CUDA texture cache

How big is the G80’s texture cache? 6Mb? 4Mb? 2Mb?
I ask this because I need to traverse a big tree stored in a texture and the algorithm has no coherency ( so the kernel gonna travel very random parts of the texture… and the shared memory cannot help much )


The programming guide (A.1.1) says 6-8 kB per multiprocessor. I assume the exact value depends on the GPU. That’s not going to help you much if you can’t get any data locality.

Well, if a cache miss is only 1/2 cycles then will be ok… compared with the 600 of a global memory read…

having no data locality at all means fetching the data from global memory.

Relatedly: Is the texture cache shared between all multiprocessors?

In other words: Do I benefit if I have fetch locality that’s not within the same thread block?


PS: I know that not all of the potentially-local thread blocks will be scheduled at the same time, but I’d expect that that would be true at least of a certain fraction.

From the CUDA2 docs, section "3.1 A Set of SIMD Multiprocessors with On-Chip

Shared Memory"

A read-only texture cache that is shared by all the processors and speeds up reads

from the texture memory space, which is implemented as a read-only region of

device memory.

And from A.1.1:

The cache working set for texture memory varies between 6 and 8 KB per


So it’s not very clear if it’s shared or not… haha!

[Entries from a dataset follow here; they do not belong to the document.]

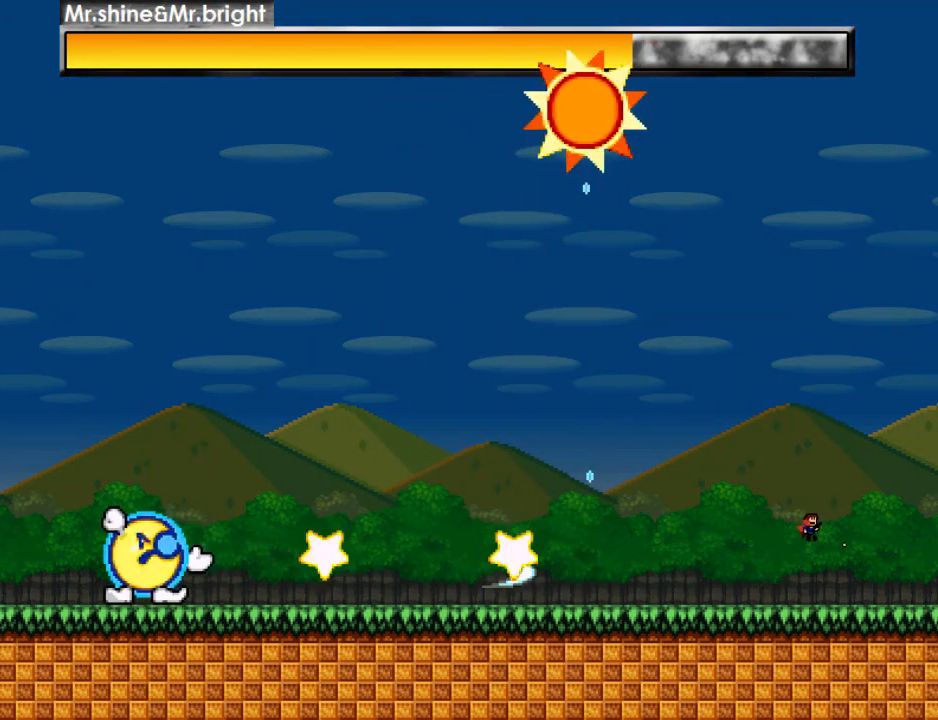
{"keys": [], "events": [[140, "left", "down"], [140, "right", "up"], [140, "shift_r", "up"], [140, "z", "up"], [200, "shift_r", "down"], [240, "left", "up"], [280, "right", "down"], [360, "shift_r", "up"], [460, "right", "up"]]}
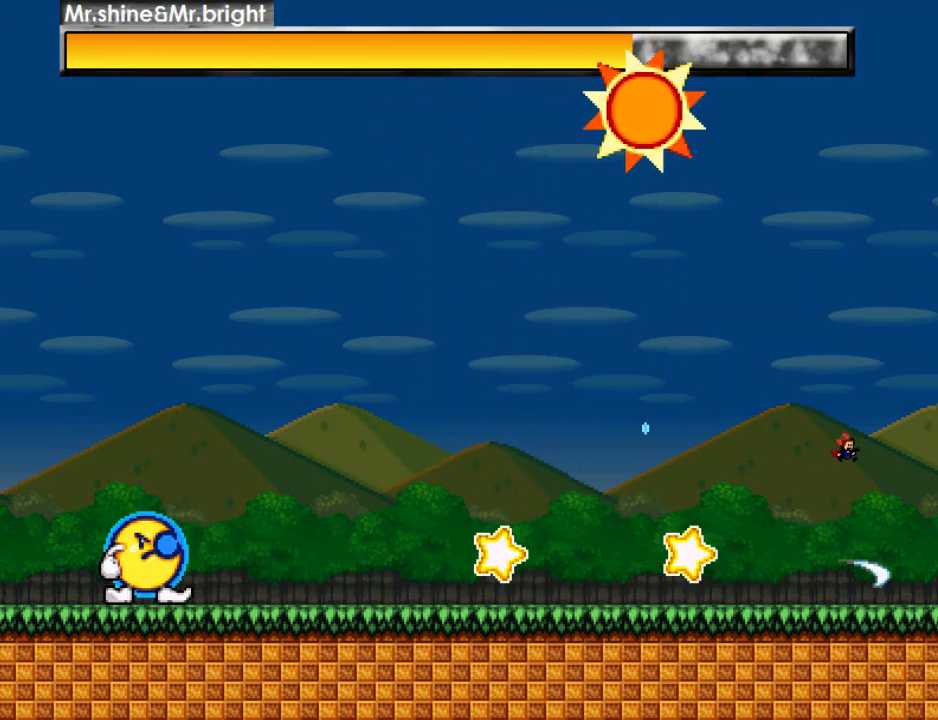
{"keys": [], "events": [[60, "right", "down"], [220, "left", "down"], [260, "right", "up"], [360, "left", "up"], [420, "z", "down"], [460, "z", "up"]]}
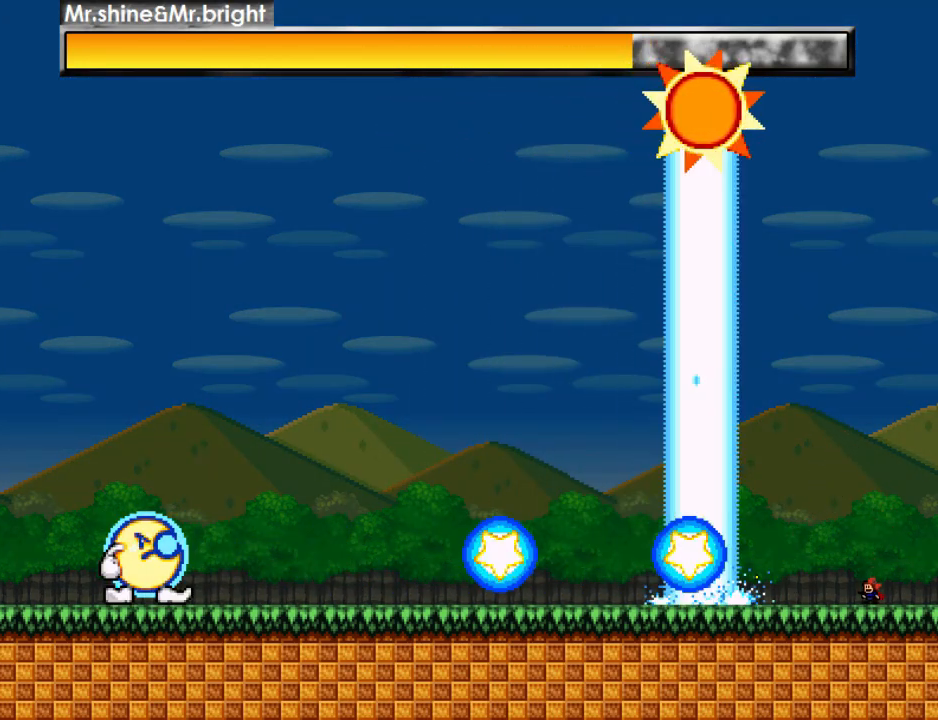
{"keys": ["right"], "events": [[40, "shift_r", "down"], [40, "z", "down"], [80, "right", "down"], [100, "z", "up"], [120, "shift_r", "up"], [220, "left", "down"], [240, "z", "down"], [260, "right", "up"], [320, "left", "up"], [320, "z", "up"], [400, "z", "down"], [500, "right", "down"], [500, "z", "up"]]}
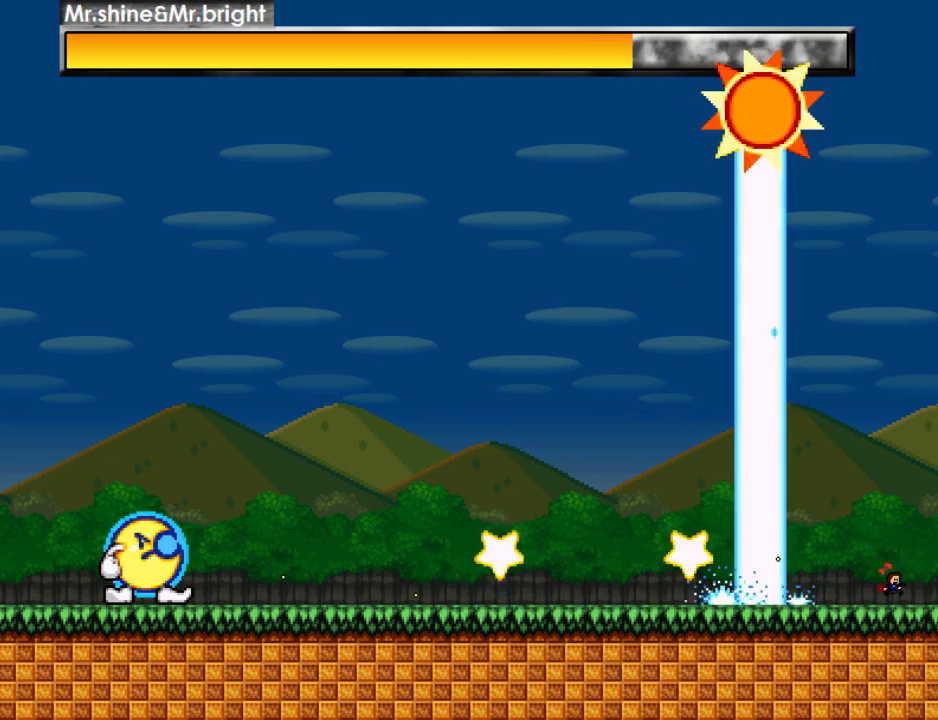
{"keys": ["left", "z"], "events": [[140, "left", "down"], [140, "z", "down"], [160, "right", "up"], [160, "shift_r", "down"], [220, "left", "up"], [220, "z", "up"], [240, "shift_r", "up"], [300, "z", "down"], [400, "z", "up"], [460, "z", "down"], [480, "left", "down"]]}
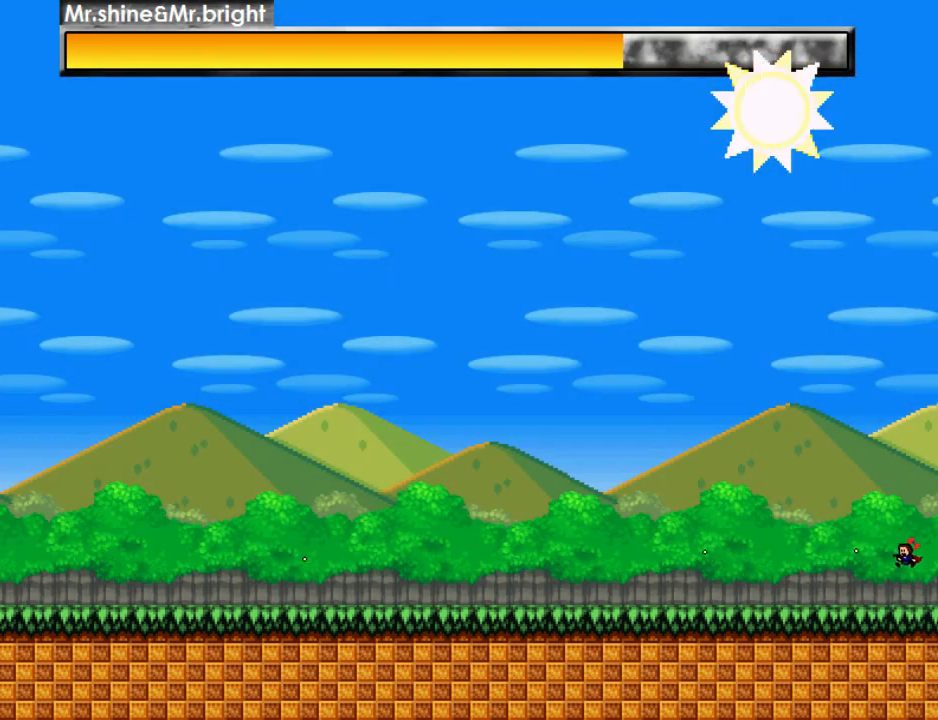
{"keys": ["down", "left", "z"], "events": [[60, "z", "up"], [260, "z", "down"], [320, "shift_r", "down"], [360, "z", "up"], [380, "shift_r", "up"], [460, "down", "down"], [460, "z", "down"]]}
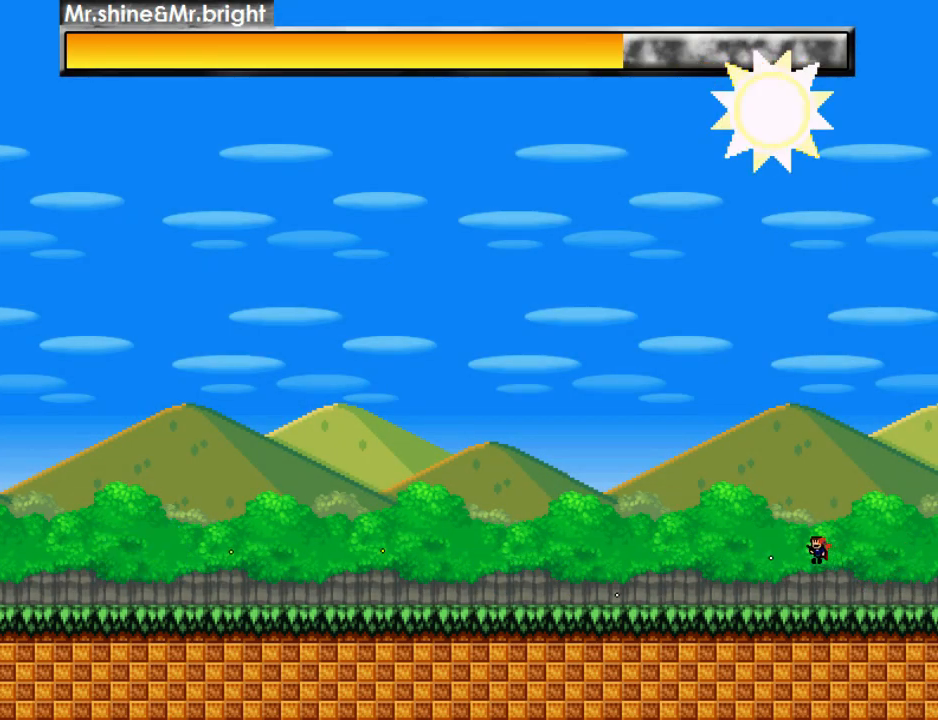
{"keys": ["down", "left"], "events": [[40, "z", "up"], [280, "z", "down"], [340, "z", "up"], [440, "shift_r", "down"], [480, "shift_r", "up"]]}
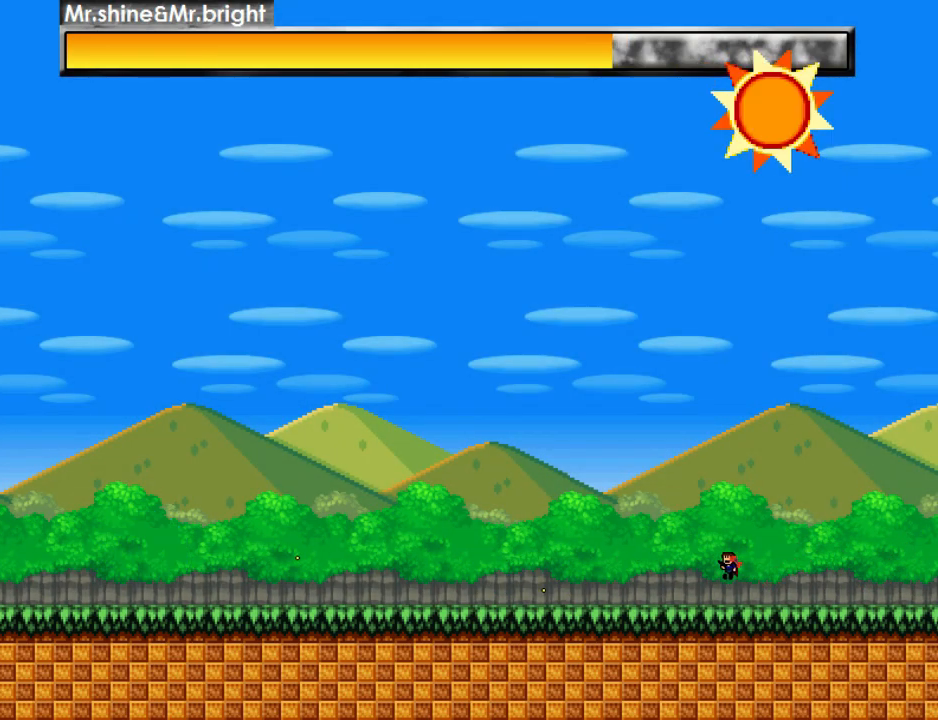
{"keys": [], "events": [[100, "down", "up"], [240, "z", "down"], [300, "z", "up"], [400, "z", "down"], [420, "left", "up"], [460, "z", "up"]]}
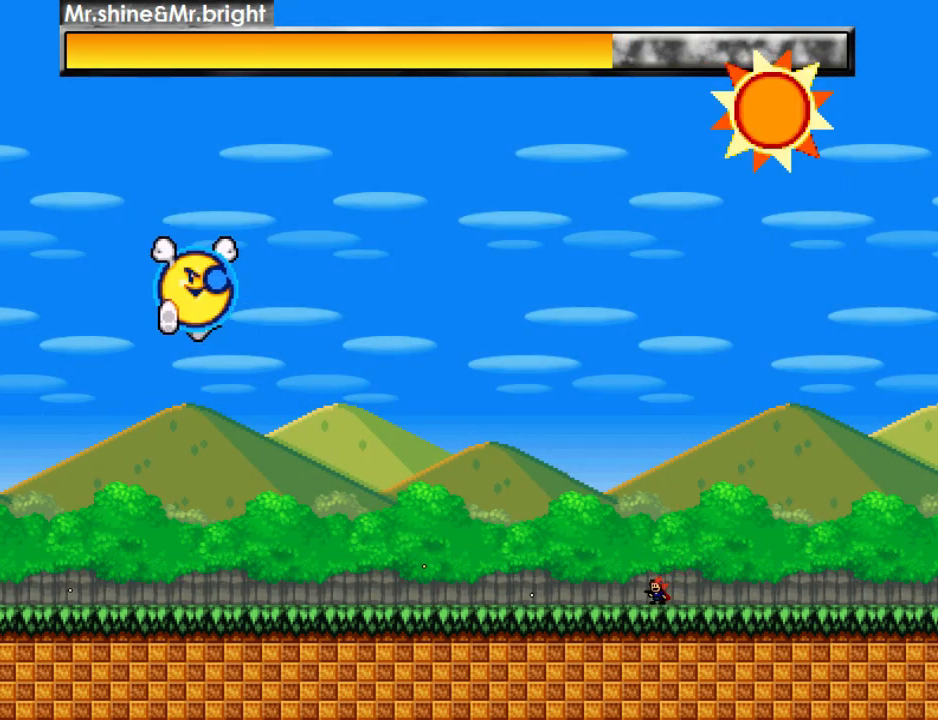
{"keys": ["left", "z"], "events": [[80, "shift_r", "down"], [140, "left", "down"], [260, "shift_r", "up"], [500, "z", "down"]]}
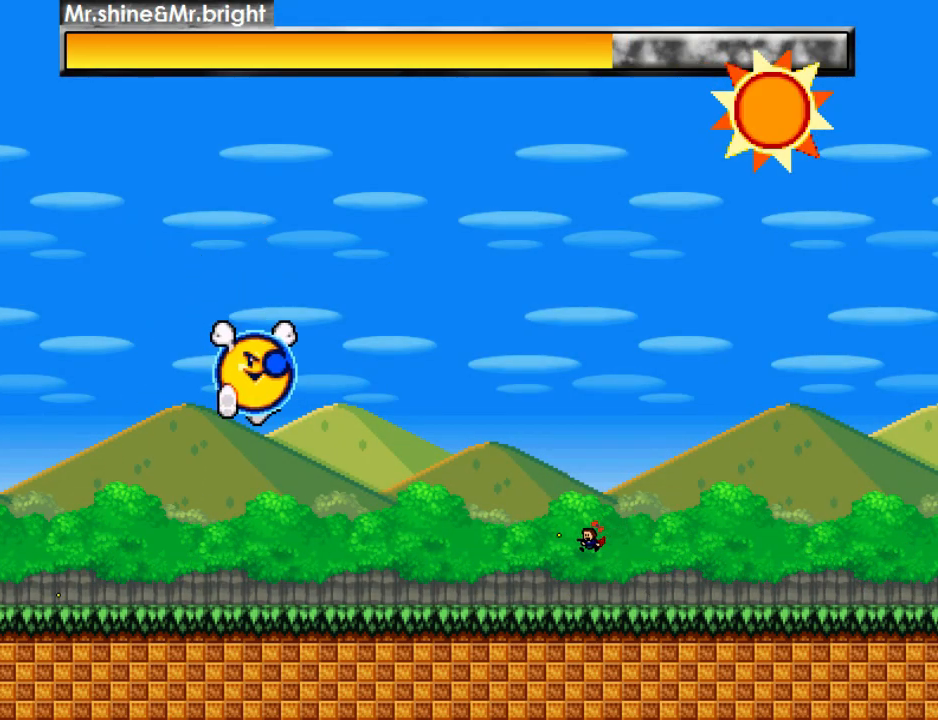
{"keys": ["left", "right"], "events": [[20, "z", "up"], [140, "z", "down"], [180, "z", "up"], [200, "left", "up"], [280, "z", "down"], [340, "z", "up"], [380, "right", "down"], [400, "z", "down"], [480, "z", "up"], [500, "left", "down"]]}
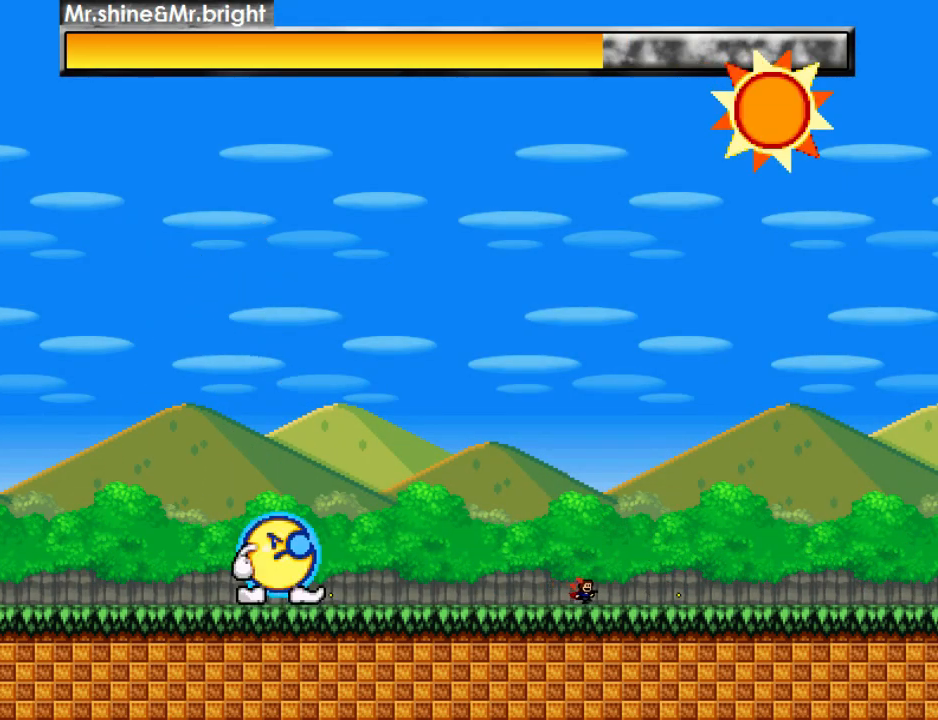
{"keys": ["left", "z"], "events": [[40, "right", "up"], [100, "z", "down"], [140, "left", "up"], [160, "right", "down"], [340, "z", "up"], [400, "left", "down"], [440, "right", "up"], [460, "z", "down"]]}
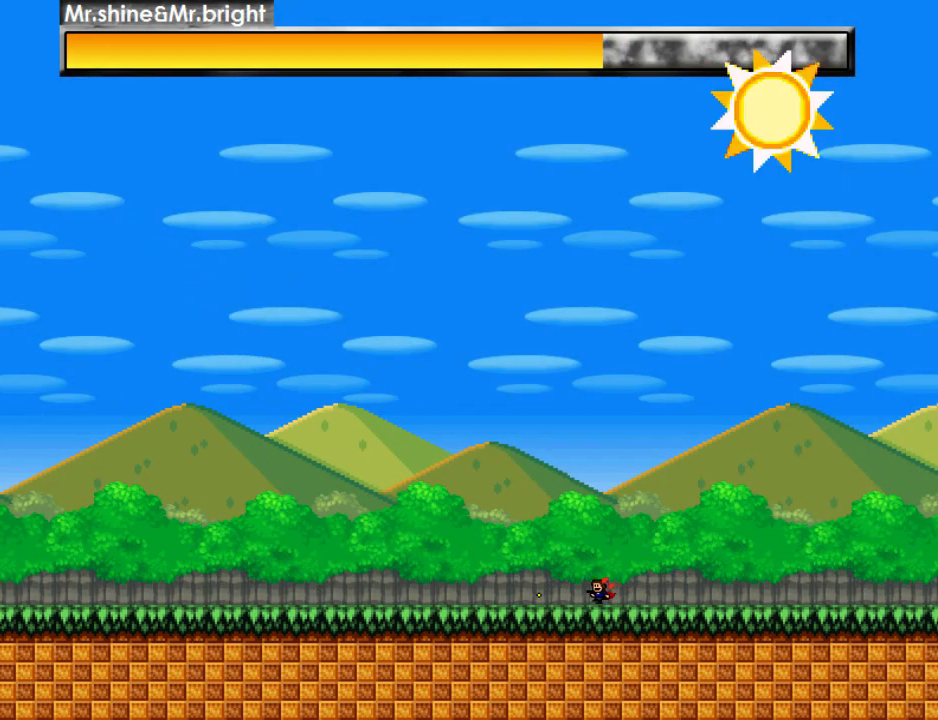
{"keys": ["right"], "events": [[20, "left", "up"], [20, "right", "down"], [100, "z", "up"], [220, "left", "down"], [240, "right", "up"], [240, "z", "down"], [320, "z", "up"], [380, "left", "up"], [380, "right", "down"], [460, "z", "down"], [500, "z", "up"]]}
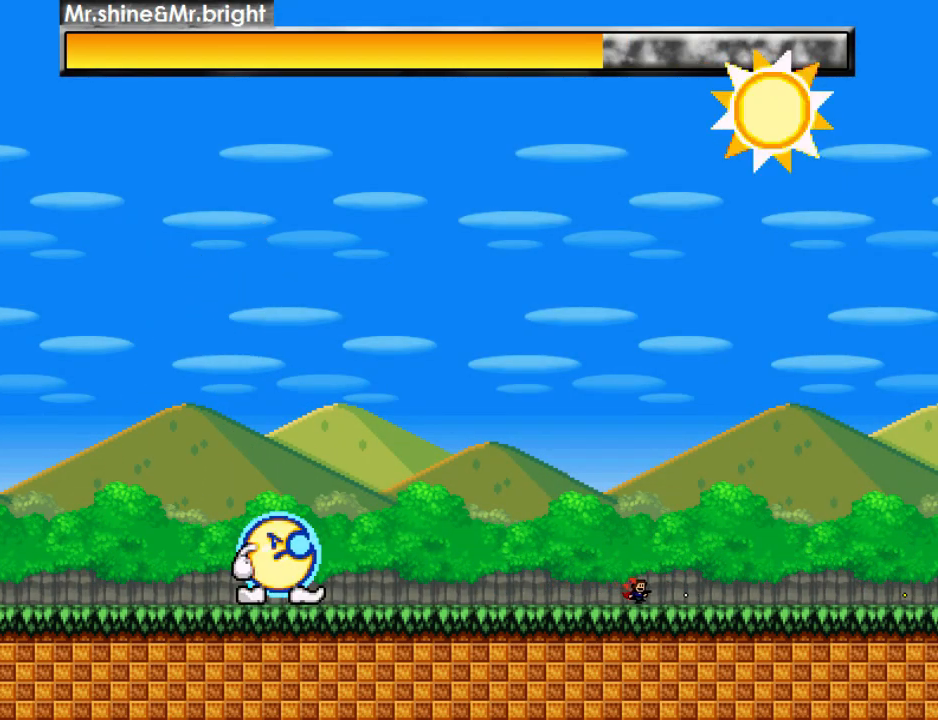
{"keys": ["z"], "events": [[60, "left", "down"], [100, "right", "up"], [140, "z", "down"], [200, "left", "up"], [200, "right", "down"], [220, "z", "up"], [340, "z", "down"], [360, "left", "down"], [380, "right", "up"], [400, "z", "up"], [460, "left", "up"], [500, "z", "down"]]}
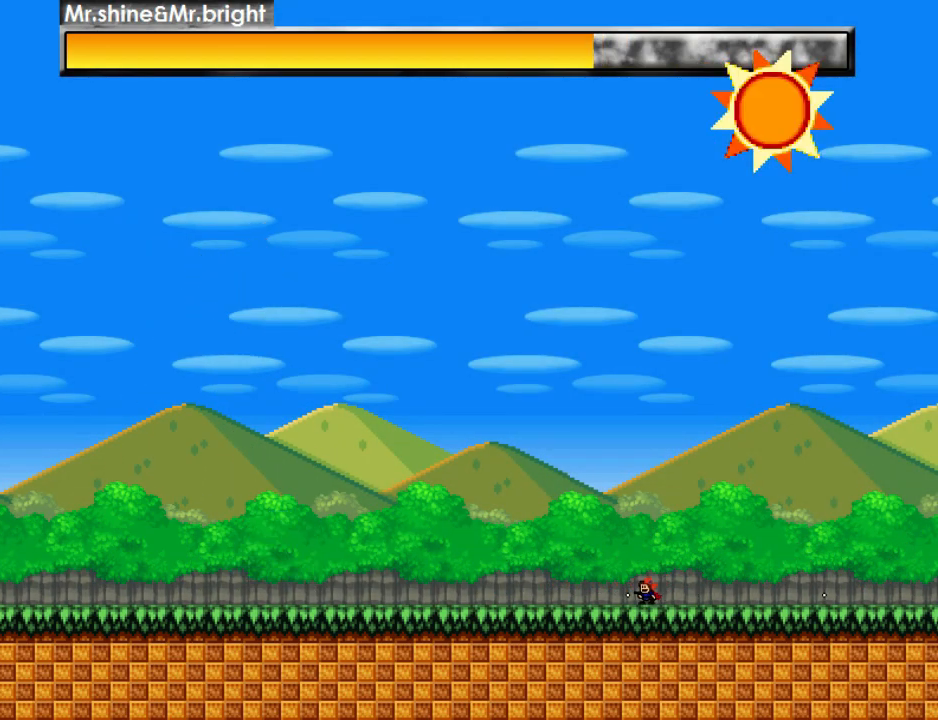
{"keys": ["right", "z"], "events": [[80, "z", "up"], [140, "z", "down"], [220, "right", "down"], [260, "z", "up"], [360, "left", "down"], [380, "right", "up"], [440, "z", "down"], [460, "left", "up"], [500, "right", "down"]]}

Thanks for the quick reply!

You’re right, even with that it’s still not clear. In 3.1, the phrase “that is shared by all processors” is used in reference to shared memory as well.


There are some other papers out there that provide more detail:

You have a Texture Processor Cluster. There the texture unit is, with the cache (16 kB). Such a cluster contains 2 MultiProcessors. Therefore each multiprocessor has 8kB of texture cache ‘available’. And each Multiprocessor (that contains 8 Shader Proccesing Units) has 16 kB of shared memory that is accessible from those 8 SPU’s)